Reproduce everything from the very first of the lines below down to the line containing "de disminución mientras", including both of those lines, and keep each one character for character.

Records to process:
▽
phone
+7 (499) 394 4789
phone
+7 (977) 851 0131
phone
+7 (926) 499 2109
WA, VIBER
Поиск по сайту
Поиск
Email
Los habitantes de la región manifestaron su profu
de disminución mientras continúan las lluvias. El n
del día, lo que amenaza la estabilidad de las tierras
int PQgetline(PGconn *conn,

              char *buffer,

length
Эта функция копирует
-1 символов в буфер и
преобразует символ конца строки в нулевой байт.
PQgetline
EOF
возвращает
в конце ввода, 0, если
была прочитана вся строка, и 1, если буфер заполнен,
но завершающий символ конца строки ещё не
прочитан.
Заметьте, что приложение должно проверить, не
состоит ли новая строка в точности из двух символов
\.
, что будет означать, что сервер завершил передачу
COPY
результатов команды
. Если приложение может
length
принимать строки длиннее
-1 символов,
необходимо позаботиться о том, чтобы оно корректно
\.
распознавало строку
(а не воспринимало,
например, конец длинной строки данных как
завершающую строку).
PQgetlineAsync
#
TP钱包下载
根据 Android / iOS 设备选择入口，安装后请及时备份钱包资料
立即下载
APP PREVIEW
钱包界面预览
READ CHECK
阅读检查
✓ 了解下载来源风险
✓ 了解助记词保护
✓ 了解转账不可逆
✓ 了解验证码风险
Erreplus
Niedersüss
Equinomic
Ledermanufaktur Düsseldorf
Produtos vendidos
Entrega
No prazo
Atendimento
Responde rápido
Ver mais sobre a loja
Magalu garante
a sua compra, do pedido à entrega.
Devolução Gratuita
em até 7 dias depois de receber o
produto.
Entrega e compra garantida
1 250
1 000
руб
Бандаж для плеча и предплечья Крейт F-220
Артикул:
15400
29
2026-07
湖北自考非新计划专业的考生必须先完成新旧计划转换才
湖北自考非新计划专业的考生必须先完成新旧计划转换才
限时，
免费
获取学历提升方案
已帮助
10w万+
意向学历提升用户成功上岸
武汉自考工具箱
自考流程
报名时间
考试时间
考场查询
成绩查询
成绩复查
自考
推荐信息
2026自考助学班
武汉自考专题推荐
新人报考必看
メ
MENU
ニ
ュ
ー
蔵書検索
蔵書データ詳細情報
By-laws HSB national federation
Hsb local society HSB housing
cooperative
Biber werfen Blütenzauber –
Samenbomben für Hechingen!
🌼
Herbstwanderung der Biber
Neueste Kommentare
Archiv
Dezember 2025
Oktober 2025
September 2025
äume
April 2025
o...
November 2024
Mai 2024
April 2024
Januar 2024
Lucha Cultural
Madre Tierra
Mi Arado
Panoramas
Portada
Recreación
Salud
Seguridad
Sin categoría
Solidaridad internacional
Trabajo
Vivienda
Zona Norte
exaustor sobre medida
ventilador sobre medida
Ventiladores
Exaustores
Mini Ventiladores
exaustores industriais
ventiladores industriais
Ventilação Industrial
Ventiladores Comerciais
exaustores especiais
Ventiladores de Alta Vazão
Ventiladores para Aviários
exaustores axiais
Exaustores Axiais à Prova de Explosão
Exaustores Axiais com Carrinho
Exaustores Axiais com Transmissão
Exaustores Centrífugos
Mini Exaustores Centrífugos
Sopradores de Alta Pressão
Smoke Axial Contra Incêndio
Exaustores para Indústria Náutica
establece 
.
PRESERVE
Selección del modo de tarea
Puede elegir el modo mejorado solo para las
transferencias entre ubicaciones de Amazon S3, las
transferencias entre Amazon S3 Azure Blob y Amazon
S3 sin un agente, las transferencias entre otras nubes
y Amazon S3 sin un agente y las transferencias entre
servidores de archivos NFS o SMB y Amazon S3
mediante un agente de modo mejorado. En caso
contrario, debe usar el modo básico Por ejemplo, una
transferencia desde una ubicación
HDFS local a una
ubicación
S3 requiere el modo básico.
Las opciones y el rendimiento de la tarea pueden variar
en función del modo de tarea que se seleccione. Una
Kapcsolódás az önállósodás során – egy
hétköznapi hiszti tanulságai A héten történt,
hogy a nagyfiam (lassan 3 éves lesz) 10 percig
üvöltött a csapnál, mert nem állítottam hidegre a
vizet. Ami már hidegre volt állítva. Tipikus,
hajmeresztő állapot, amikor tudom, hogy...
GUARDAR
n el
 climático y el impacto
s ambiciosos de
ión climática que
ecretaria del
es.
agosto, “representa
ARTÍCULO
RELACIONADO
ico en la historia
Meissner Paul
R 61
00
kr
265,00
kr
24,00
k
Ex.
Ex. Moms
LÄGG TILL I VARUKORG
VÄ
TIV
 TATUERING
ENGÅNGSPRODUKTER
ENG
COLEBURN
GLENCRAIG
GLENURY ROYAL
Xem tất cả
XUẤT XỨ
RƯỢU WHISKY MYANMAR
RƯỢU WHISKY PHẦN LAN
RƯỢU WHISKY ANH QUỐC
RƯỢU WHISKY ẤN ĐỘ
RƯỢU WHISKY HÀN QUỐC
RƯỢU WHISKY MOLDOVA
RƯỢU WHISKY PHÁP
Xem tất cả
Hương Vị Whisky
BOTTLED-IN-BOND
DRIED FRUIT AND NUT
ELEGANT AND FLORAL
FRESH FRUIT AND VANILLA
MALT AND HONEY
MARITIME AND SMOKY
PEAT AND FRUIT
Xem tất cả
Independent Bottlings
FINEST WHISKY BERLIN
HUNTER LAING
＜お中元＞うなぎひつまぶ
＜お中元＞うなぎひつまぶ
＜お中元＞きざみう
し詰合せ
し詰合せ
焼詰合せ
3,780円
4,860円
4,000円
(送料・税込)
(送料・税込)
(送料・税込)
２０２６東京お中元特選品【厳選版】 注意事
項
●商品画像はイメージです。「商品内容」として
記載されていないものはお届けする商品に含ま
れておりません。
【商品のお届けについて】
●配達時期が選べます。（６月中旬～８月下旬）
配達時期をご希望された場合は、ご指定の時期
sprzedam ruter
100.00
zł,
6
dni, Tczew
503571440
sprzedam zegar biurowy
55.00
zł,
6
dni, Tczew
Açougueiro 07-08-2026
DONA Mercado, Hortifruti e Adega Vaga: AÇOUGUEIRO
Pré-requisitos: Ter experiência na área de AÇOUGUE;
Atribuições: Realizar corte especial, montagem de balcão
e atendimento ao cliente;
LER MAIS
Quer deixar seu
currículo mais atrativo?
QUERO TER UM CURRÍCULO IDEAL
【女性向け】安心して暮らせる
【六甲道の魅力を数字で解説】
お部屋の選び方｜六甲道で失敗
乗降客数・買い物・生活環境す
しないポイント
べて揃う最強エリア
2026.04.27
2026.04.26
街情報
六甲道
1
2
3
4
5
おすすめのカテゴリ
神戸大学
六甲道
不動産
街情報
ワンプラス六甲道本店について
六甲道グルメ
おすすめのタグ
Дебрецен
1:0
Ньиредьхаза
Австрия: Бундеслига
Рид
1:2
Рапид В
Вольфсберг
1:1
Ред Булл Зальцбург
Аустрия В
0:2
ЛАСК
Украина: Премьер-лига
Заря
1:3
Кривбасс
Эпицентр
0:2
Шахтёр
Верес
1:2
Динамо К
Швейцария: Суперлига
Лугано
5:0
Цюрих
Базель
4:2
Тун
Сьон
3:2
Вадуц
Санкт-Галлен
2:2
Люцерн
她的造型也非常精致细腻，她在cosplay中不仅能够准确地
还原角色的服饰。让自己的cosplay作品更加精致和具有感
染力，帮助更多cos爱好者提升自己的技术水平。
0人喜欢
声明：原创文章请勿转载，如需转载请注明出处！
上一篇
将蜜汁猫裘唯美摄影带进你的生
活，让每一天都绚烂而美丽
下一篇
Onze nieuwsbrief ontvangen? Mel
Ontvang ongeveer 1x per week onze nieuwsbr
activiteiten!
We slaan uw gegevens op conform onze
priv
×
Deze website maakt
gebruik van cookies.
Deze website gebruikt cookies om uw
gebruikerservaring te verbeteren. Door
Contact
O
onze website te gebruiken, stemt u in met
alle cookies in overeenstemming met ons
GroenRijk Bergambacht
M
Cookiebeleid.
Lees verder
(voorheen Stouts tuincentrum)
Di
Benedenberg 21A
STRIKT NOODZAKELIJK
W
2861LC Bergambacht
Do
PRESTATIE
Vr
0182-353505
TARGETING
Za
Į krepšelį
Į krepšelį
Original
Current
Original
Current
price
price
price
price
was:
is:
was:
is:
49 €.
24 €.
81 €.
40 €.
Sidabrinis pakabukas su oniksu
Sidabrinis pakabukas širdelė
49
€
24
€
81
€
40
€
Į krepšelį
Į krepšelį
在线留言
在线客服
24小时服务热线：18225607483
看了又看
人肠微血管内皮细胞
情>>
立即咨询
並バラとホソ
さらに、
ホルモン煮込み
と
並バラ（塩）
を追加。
△
Result:
phone
+7 (499) 394 4789
phone
+7 (977) 851 0131
phone
+7 (926) 499 2109
WA, VIBER
Поиск по сайту
Поиск
Email
Los habitantes de la región manifestaron su profu
de disminución mientras continúan las lluvias. El n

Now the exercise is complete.